The SIS payments would be paid "when aggregate program crop gross income falls below some percentage of the historical income level calculated over a fixed-base reference period." Unfortunately, Congress can't raise farm subsidies without farm land values rising in conjunction.

In theory, every farmer should sell out immediately on receipt of a new subsidy. Otherwise, he's got to earn more from the land to reflect the higher subsidy value built into it.

During the last farming boom, between 1974 and 1981, farm land values doubled as exports to the old Soviet Union boosted farm income. When the U.S.S.R. went bankrupt, U.S. farm land values crashed.

Corn Belt cropland values leaped upward by 68 percent between 1990 and 1998, belying the claims of low farm income. Land values rose 30 percent just between 1995 and 1998. Europe's cropland costs six times as much as American cropland due mainly to its high subsidies. But that just means Europe's farmers have to earn far more to pay off their farms.

The only beneficiary of a new subsidy is the farmer who owns the land when the subsidy is installed. That's why the commission on 19th century-- excuse me, 21st century agriculture--recommends a new subsidy on top of the existing one.

Simply extending the current transition payments wouldn't give today's voting farmers any additional cash or land equity. But a new subsidy would jack the land values up another notch. Farmers could sell their land for more, or borrow more against it from the local bank. Hooray, it's 1976 again. The rude awakening would come either when Congress runs out of money or the World Trade Organization decides the new SIS payments are a production subsidy and violate America's international commitments. Both could happen quite soon. America is close to its farm subsidy limit under the World Trade Organization.

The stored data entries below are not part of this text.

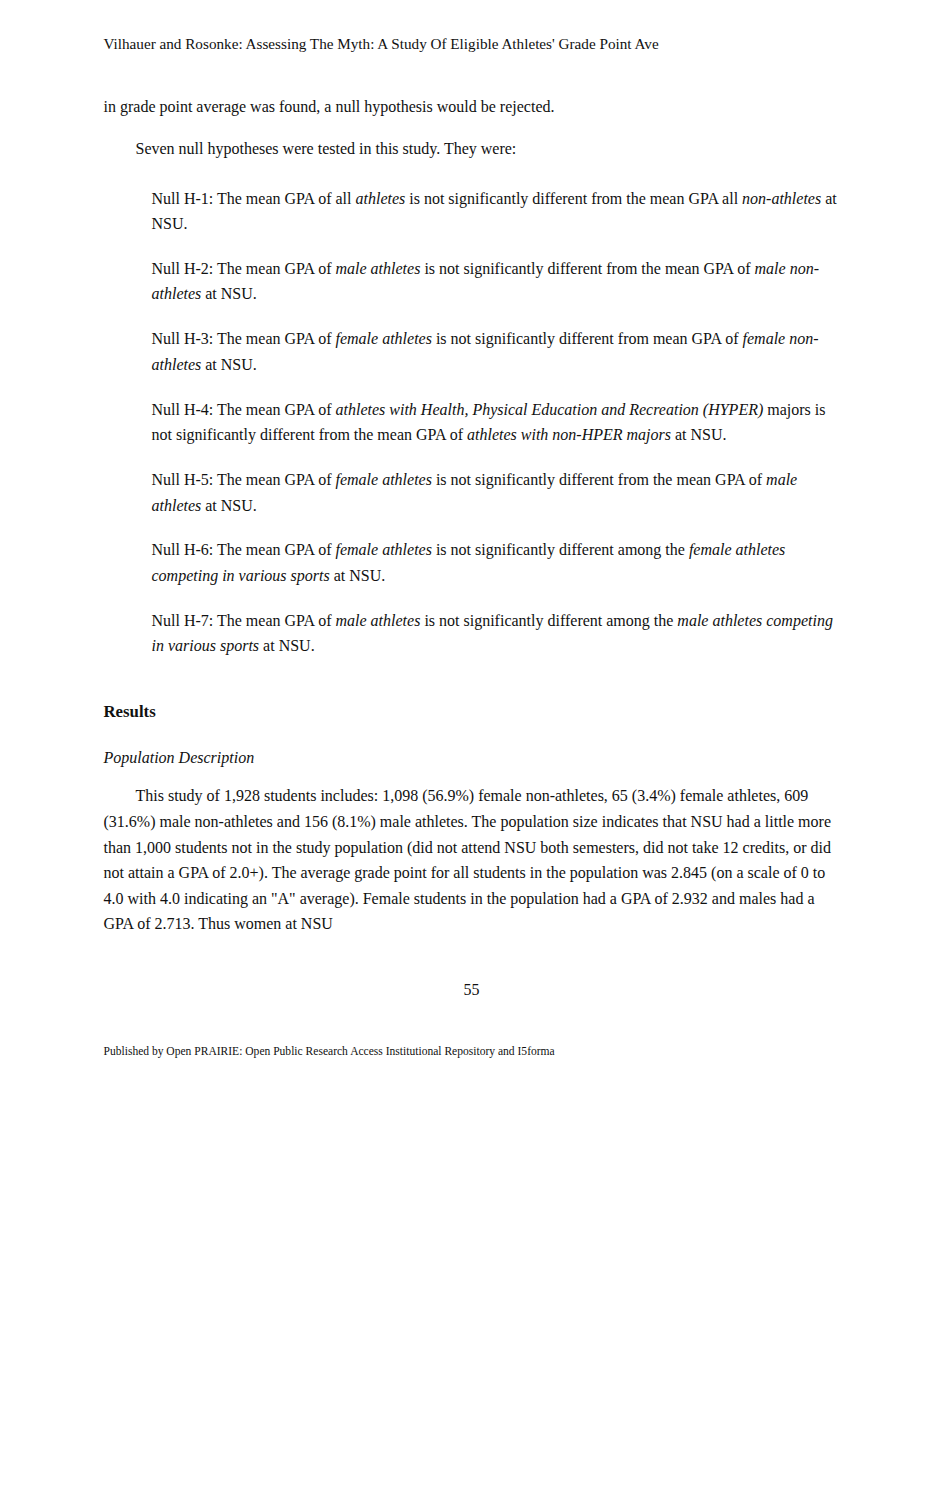Vilhauer and Rosonke: Assessing The Myth: A Study Of Eligible Athletes' Grade Point Ave
in grade point average was found, a null hypothesis would be rejected.
Seven null hypotheses were tested in this study. They were:
Null H-1: The mean GPA of all athletes is not significantly different from the mean GPA all non-athletes at NSU.
Null H-2: The mean GPA of male athletes is not significantly different from the mean GPA of male non-athletes at NSU.
Null H-3: The mean GPA of female athletes is not significantly different from mean GPA of female non-athletes at NSU.
Null H-4: The mean GPA of athletes with Health, Physical Education and Recreation (HYPER) majors is not significantly different from the mean GPA of athletes with non-HPER majors at NSU.
Null H-5: The mean GPA of female athletes is not significantly different from the mean GPA of male athletes at NSU.
Null H-6: The mean GPA of female athletes is not significantly different among the female athletes competing in various sports at NSU.
Null H-7: The mean GPA of male athletes is not significantly different among the male athletes competing in various sports at NSU.
Results
Population Description
This study of 1,928 students includes: 1,098 (56.9%) female non-athletes, 65 (3.4%) female athletes, 609 (31.6%) male non-athletes and 156 (8.1%) male athletes. The population size indicates that NSU had a little more than 1,000 students not in the study population (did not attend NSU both semesters, did not take 12 credits, or did not attain a GPA of 2.0+). The average grade point for all students in the population was 2.845 (on a scale of 0 to 4.0 with 4.0 indicating an "A" average). Female students in the population had a GPA of 2.932 and males had a GPA of 2.713. Thus women at NSU
55
Published by Open PRAIRIE: Open Public Research Access Institutional Repository and I5forma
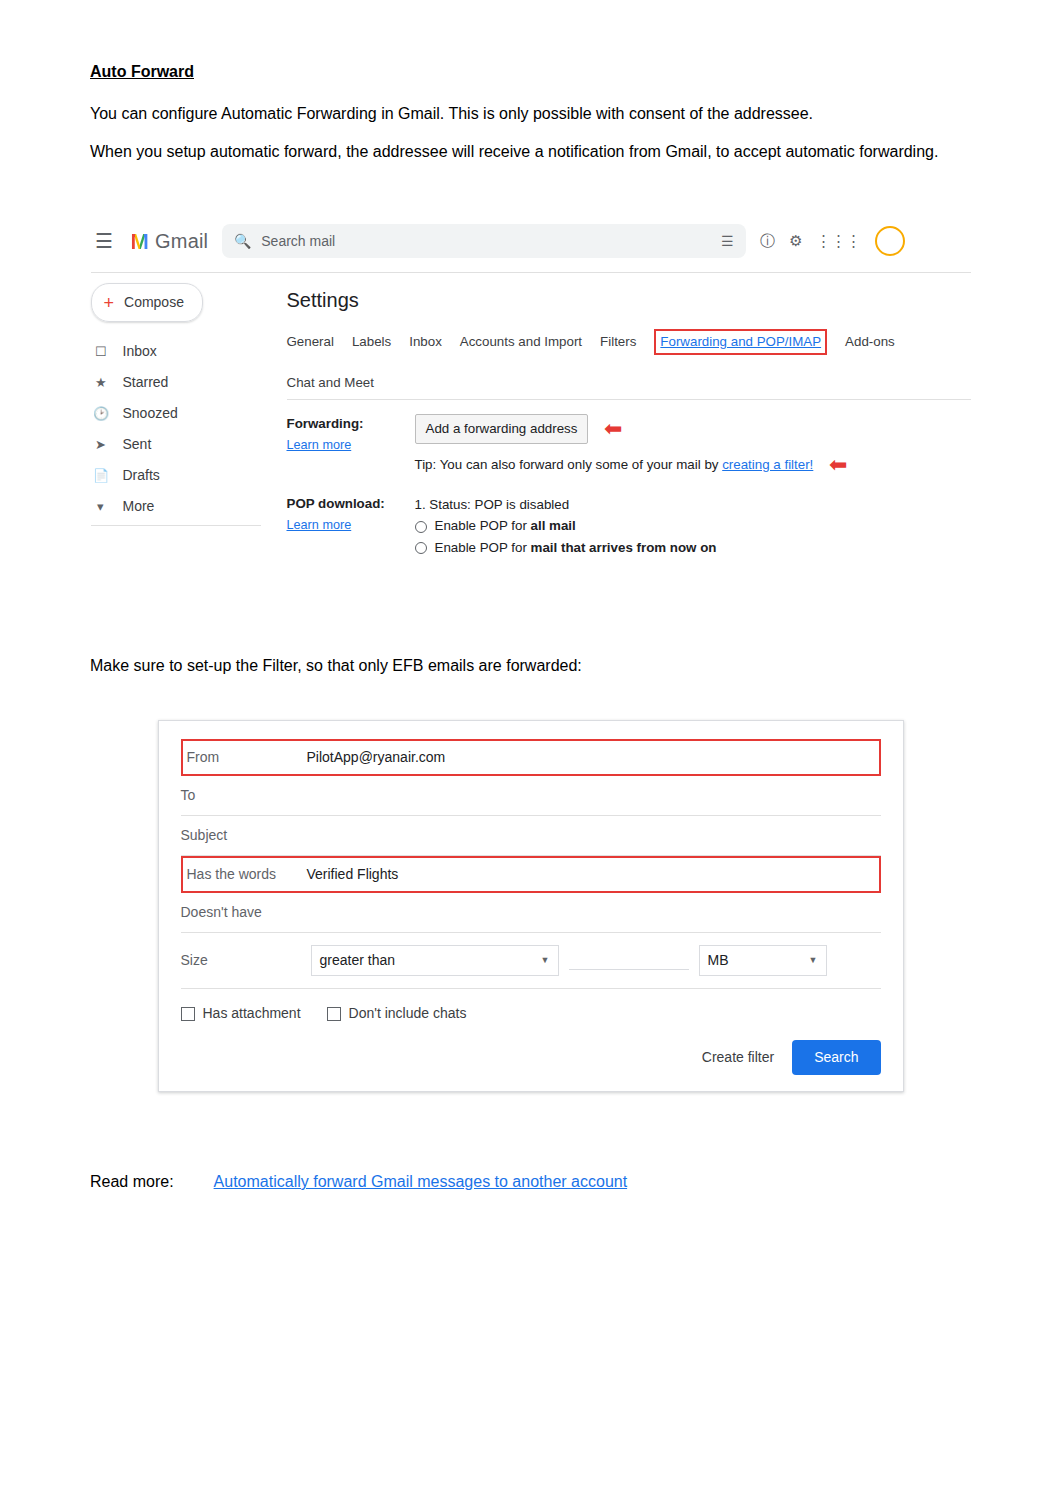Auto Forward
You can configure Automatic Forwarding in Gmail. This is only possible with consent of the addressee.
When you setup automatic forward, the addressee will receive a notification from Gmail, to accept automatic forwarding.
☰ M Gmail
🔍 Search mail ☰
ⓘ ⚙ ⋮⋮⋮
+ Compose
☐ Inbox
★ Starred
🕑 Snoozed
➤ Sent
📄 Drafts
▾ More
Settings
General Labels Inbox Accounts and Import Filters Forwarding and POP/IMAP Add-ons Chat and Meet
Forwarding:Learn more
Add a forwarding address ⬅
Tip: You can also forward only some of your mail by creating a filter! ⬅
POP download:Learn more
1. Status: POP is disabled
Enable POP for all mail
Enable POP for mail that arrives from now on
Make sure to set-up the Filter, so that only EFB emails are forwarded:
From
PilotApp@ryanair.com
To
Subject
Has the words
Verified Flights
Doesn't have
Size
greater than▼
MB▼
Has attachment Don't include chats
Create filter Search
Read more: Automatically forward Gmail messages to another account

The commission says its new SIS payments would be exempt from sanctions under the WTO rules. However, it has no reason to believe this is true. They asked one of the USDA lawyers whether they'd be exempt, and the lawyer said he'd be glad to argue that case.

But lawyers exist to make their clients' arguments. Half of them lose every day. Just imagine how America would react if the EU was planning to install a new set of production-related farm subsidies, and you can see what a hollow shell the Commission's new payment scheme really is.

Worse, Congress is coming up against the day when it has to start paying Social Security to baby boomers. The moment Congress addresses the $12 trillion unfounded obligation that Social Security represents, everything else in the U.S. budget has to shrink. How will farmers fare when the new subsidy disappears and land values shrink to match?

If we keep running the same anti-trade farm policies we've run for 70 years, why would we expect a different outcome than the continued shrinkage of the farm sector and the further decline of rural communities.

Dennis T. Avery is based in Churchville, VA, and is director of the Hudson Institute's Center for Global Food Issues.